**Description of the task**
Set out these lines as a numbered list, skipping any blank lines and leaving out the pictures.

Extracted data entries
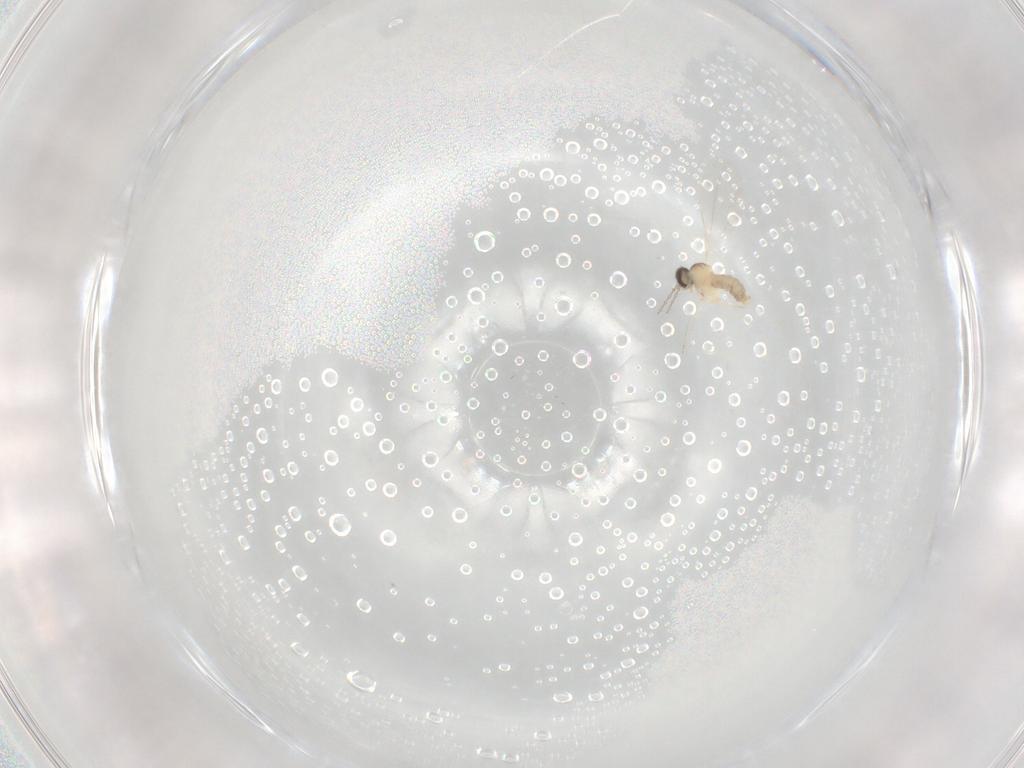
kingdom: Animalia
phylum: Arthropoda
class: Insecta
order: Diptera
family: Cecidomyiidae
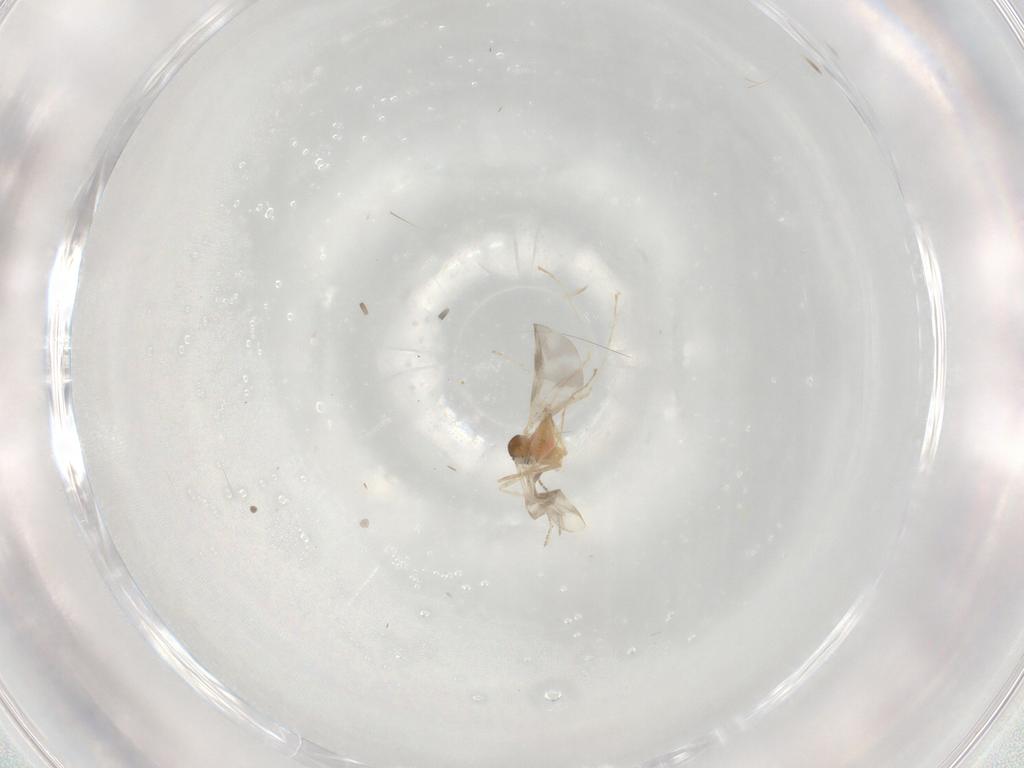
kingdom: Animalia
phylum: Arthropoda
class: Insecta
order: Diptera
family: Cecidomyiidae
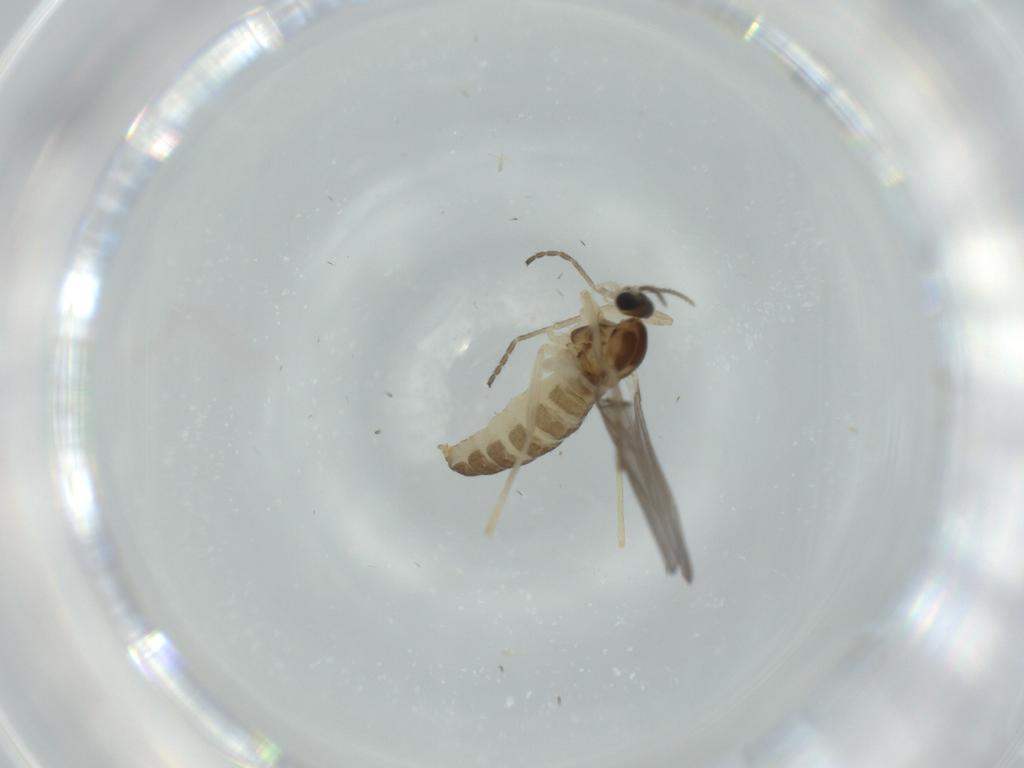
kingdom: Animalia
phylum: Arthropoda
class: Insecta
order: Diptera
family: Cecidomyiidae
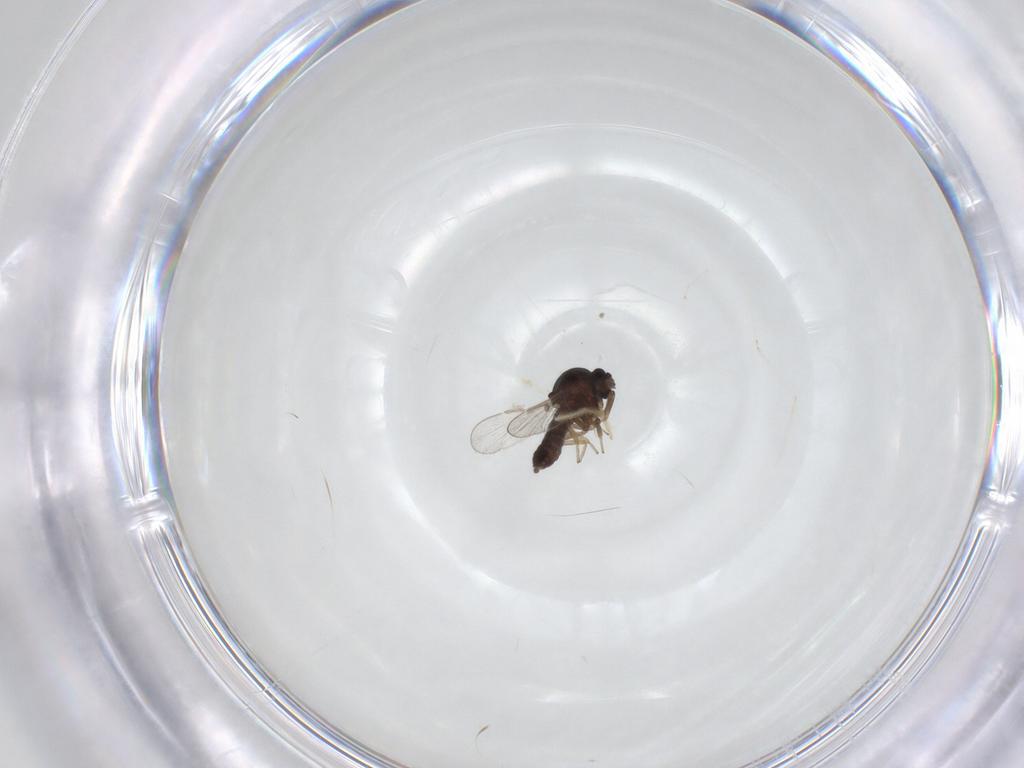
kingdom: Animalia
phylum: Arthropoda
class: Insecta
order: Diptera
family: Ceratopogonidae
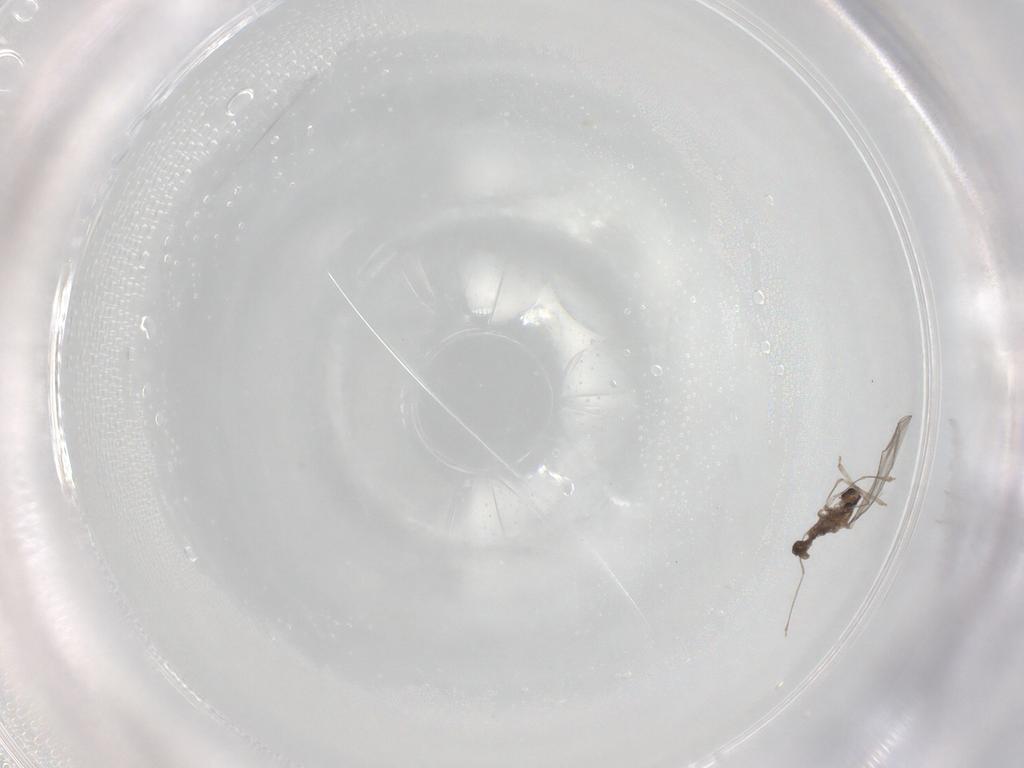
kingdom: Animalia
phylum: Arthropoda
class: Insecta
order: Diptera
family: Cecidomyiidae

**Written response**
1. kingdom: Animalia
2. phylum: Arthropoda
3. class: Insecta
4. order: Diptera
5. family: Cecidomyiidae
6. kingdom: Animalia
7. phylum: Arthropoda
8. class: Insecta
9. order: Diptera
10. family: Cecidomyiidae
11. kingdom: Animalia
12. phylum: Arthropoda
13. class: Insecta
14. order: Diptera
15. family: Cecidomyiidae
16. kingdom: Animalia
17. phylum: Arthropoda
18. class: Insecta
19. order: Diptera
20. family: Ceratopogonidae
21. kingdom: Animalia
22. phylum: Arthropoda
23. class: Insecta
24. order: Diptera
25. family: Cecidomyiidae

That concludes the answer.